## EXERCISE AIM
Could you output every record below exactly, leaving out the pictures?
(PROVIDED DATA)
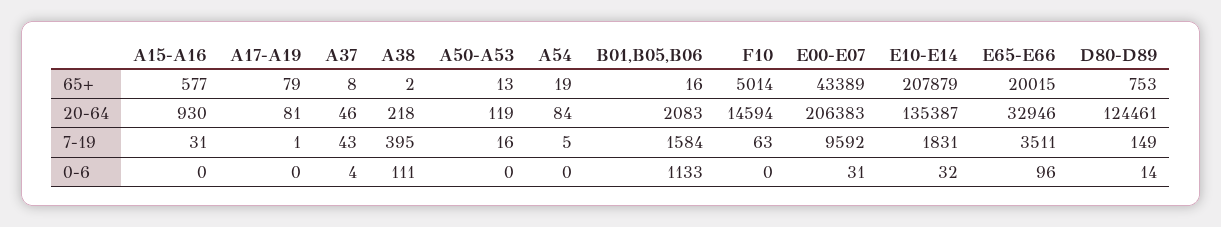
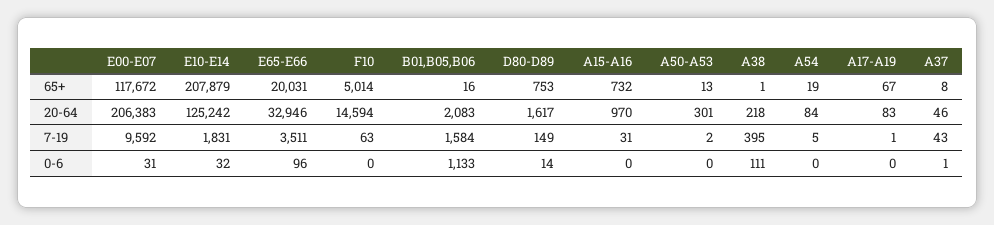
  {
    "A15-A16": {
-     "65+": 577,
+     "65+": 732,
-     "20-64": 930,
+     "20-64": 970,
      "7-19": 31,
      "0-6": 0
    },
    "A17-A19": {
-     "65+": 79,
+     "65+": 67,
-     "20-64": 81,
+     "20-64": 83,
      "7-19": 1,
      "0-6": 0
    },
    "A37": {
      "65+": 8,
      "20-64": 46,
      "7-19": 43,
-     "0-6": 4
+     "0-6": 1
    },
    "A38": {
-     "65+": 2,
+     "65+": 1,
      "20-64": 218,
      "7-19": 395,
      "0-6": 111
    },
    "A50-A53": {
      "65+": 13,
-     "20-64": 119,
+     "20-64": 301,
-     "7-19": 16,
+     "7-19": 2,
      "0-6": 0
    },
    "A54": {
      "65+": 19,
      "20-64": 84,
      "7-19": 5,
      "0-6": 0
    },
    "B01,B05,B06": {
      "65+": 16,
      "20-64": 2083,
      "7-19": 1584,
      "0-6": 1133
    },
    "F10": {
      "65+": 5014,
      "20-64": 14594,
      "7-19": 63,
      "0-6": 0
    },
    "E00-E07": {
-     "65+": 43389,
+     "65+": 117672,
      "20-64": 206383,
      "7-19": 9592,
      "0-6": 31
    },
    "E10-E14": {
      "65+": 207879,
-     "20-64": 135387,
+     "20-64": 125242,
      "7-19": 1831,
      "0-6": 32
    },
    "E65-E66": {
-     "65+": 20015,
+     "65+": 20031,
      "20-64": 32946,
      "7-19": 3511,
      "0-6": 96
    },
    "D80-D89": {
      "65+": 753,
-     "20-64": 124461,
+     "20-64": 1617,
      "7-19": 149,
      "0-6": 14
    }
  }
(End PROVIDED DATA)
## PROBLEM SOLUTION
  {
    "A15-A16": {
-     "65+": 577,
+     "65+": 732,
-     "20-64": 930,
+     "20-64": 970,
      "7-19": 31,
      "0-6": 0
    },
    "A17-A19": {
-     "65+": 79,
+     "65+": 67,
-     "20-64": 81,
+     "20-64": 83,
      "7-19": 1,
      "0-6": 0
    },
    "A37": {
      "65+": 8,
      "20-64": 46,
      "7-19": 43,
-     "0-6": 4
+     "0-6": 1
    },
    "A38": {
-     "65+": 2,
+     "65+": 1,
      "20-64": 218,
      "7-19": 395,
      "0-6": 111
    },
    "A50-A53": {
      "65+": 13,
-     "20-64": 119,
+     "20-64": 301,
-     "7-19": 16,
+     "7-19": 2,
      "0-6": 0
    },
    "A54": {
      "65+": 19,
      "20-64": 84,
      "7-19": 5,
      "0-6": 0
    },
    "B01,B05,B06": {
      "65+": 16,
      "20-64": 2083,
      "7-19": 1584,
      "0-6": 1133
    },
    "F10": {
      "65+": 5014,
      "20-64": 14594,
      "7-19": 63,
      "0-6": 0
    },
    "E00-E07": {
-     "65+": 43389,
+     "65+": 117672,
      "20-64": 206383,
      "7-19": 9592,
      "0-6": 31
    },
    "E10-E14": {
      "65+": 207879,
-     "20-64": 135387,
+     "20-64": 125242,
      "7-19": 1831,
      "0-6": 32
    },
    "E65-E66": {
-     "65+": 20015,
+     "65+": 20031,
      "20-64": 32946,
      "7-19": 3511,
      "0-6": 96
    },
    "D80-D89": {
      "65+": 753,
-     "20-64": 124461,
+     "20-64": 1617,
      "7-19": 149,
      "0-6": 14
    }
  }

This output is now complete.